Terremoto, il Papa acquista i prodotti dalle zone colpite

Terremoto, il Papa acquista i prodotti dalle zone colpite

martedì 28 febbraio 2017 di Staff Giovani Impresa

Forme di pecorinoForme di pecorino

Dal pecorino di Amatrice di Antonio Aureli titolare di un allevamento con azienda biologica e caseificio con 400 pecore ai legumi storici farro e roveja recuperati dalle coltivazioni, a Sandro Severini a Norcia da dove vengono anche le eccellenze casearie di Giustino Graziosi e Giuliano Cetorelli: questi sono solo alcuni degli agricoltori e degli allevatori che hanno accolto con gioia e sorpresa la visita dell’Elemosineria Apostolica che su  indicazione del Papa, ha acquistato prodotti alimentari tipici delle aree colpite dal sisma, che sono stati distribuiti a diverse mense caritative di Roma.

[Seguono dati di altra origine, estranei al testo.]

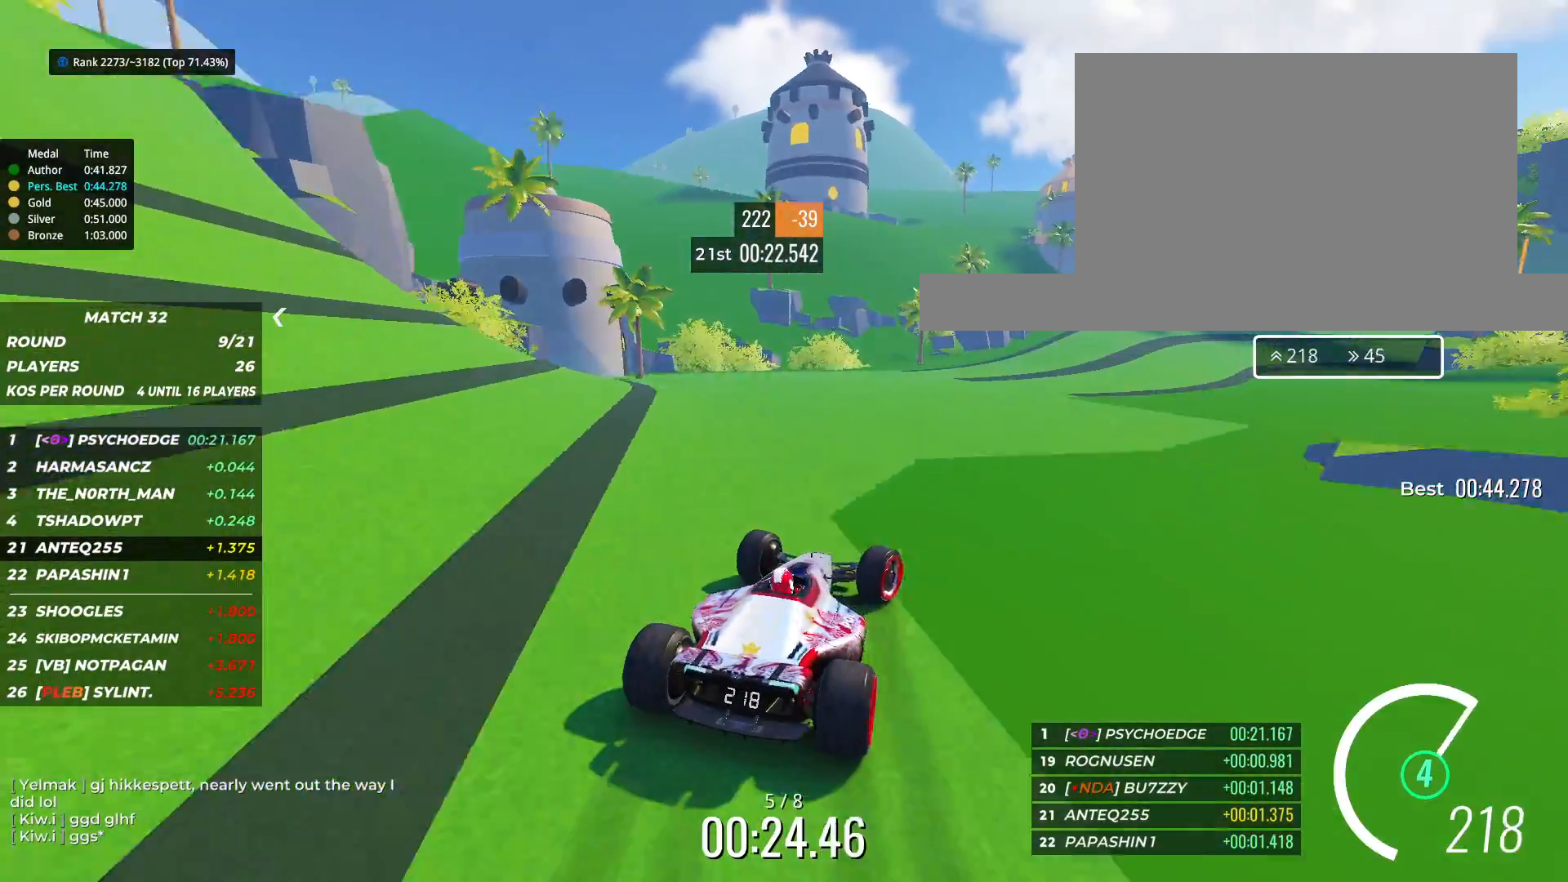
{"keys": ["up"], "events": [[433, "right", "up"]]}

Lo si rende noto con immensa gratitudine nel sottolineare che il gesto del Santo Padre è un messaggio di grande incoraggiamento, che aiuta a tenere alto il morale di una comunità ferita, ma che non vuole arrendersi. Un invito a ricordare che il terremoto ha colpito un territorio prevalentemente agricolo e con diversi allevamenti, che hanno bisogno di essere sostenuti concretamente affinché la ricostruzione vada di pari passo con la ripresa dell’economia. “La delegazione pontificia – ha spiegato Antonio Aureli di Amatrice – ha comprato dieci forme del nostro pecorino. Si sono informati sulle nostre difficoltà, gli ho spiegato che qui lavoriamo soltanto il nostro latte. Alla fine della visita, prima di andare via, i sacerdoti hanno impartito la benedizione al personale e al bestiame”. Aureli non ha mai interrotto la sua attività nonostante le scosse abbiano causato un forte calo della produzione di latte per lo stress cui è stato sottoposto il bestiame dallo scorso agosto ad oggi.

A sei mesi dalle prime scosse sismiche, si stima che non più del 15% degli animali sfollati possono essere ospitati nelle stalle provvisorie annunciate e si conta una vera strage con oltre diecimila animali morti, feriti e abortiti nelle aree del sisma . L’effetto congiunto di terremoto e neve ha fatto crollare le stalle e costretto gli animali al freddo e al gelo e ad oggi, diversi allevatori non sanno ancora dove ricoverare il bestiame sopravvissuto e che corre il rischio di ammalarsi e morire, o nelle strutture pericolanti. In questo momento si rende necessario colmare i ritardi accumulati nella realizzazione delle nuove stalle, ma anche completare gli allacci della luce e dell’acqua nelle strutture già consegnate. In attesa delle nuove casette nei paesi abbandonati anche per l’esodo forzato, si registra anche il crollo del 90% del mercato che fa morire l’economia locale con gli agricoltori e gli allevatori rimasti che, per sopravvivere, sono costretti a cercare canali alternativi dove vendere i prodotti salvati dalle macerie.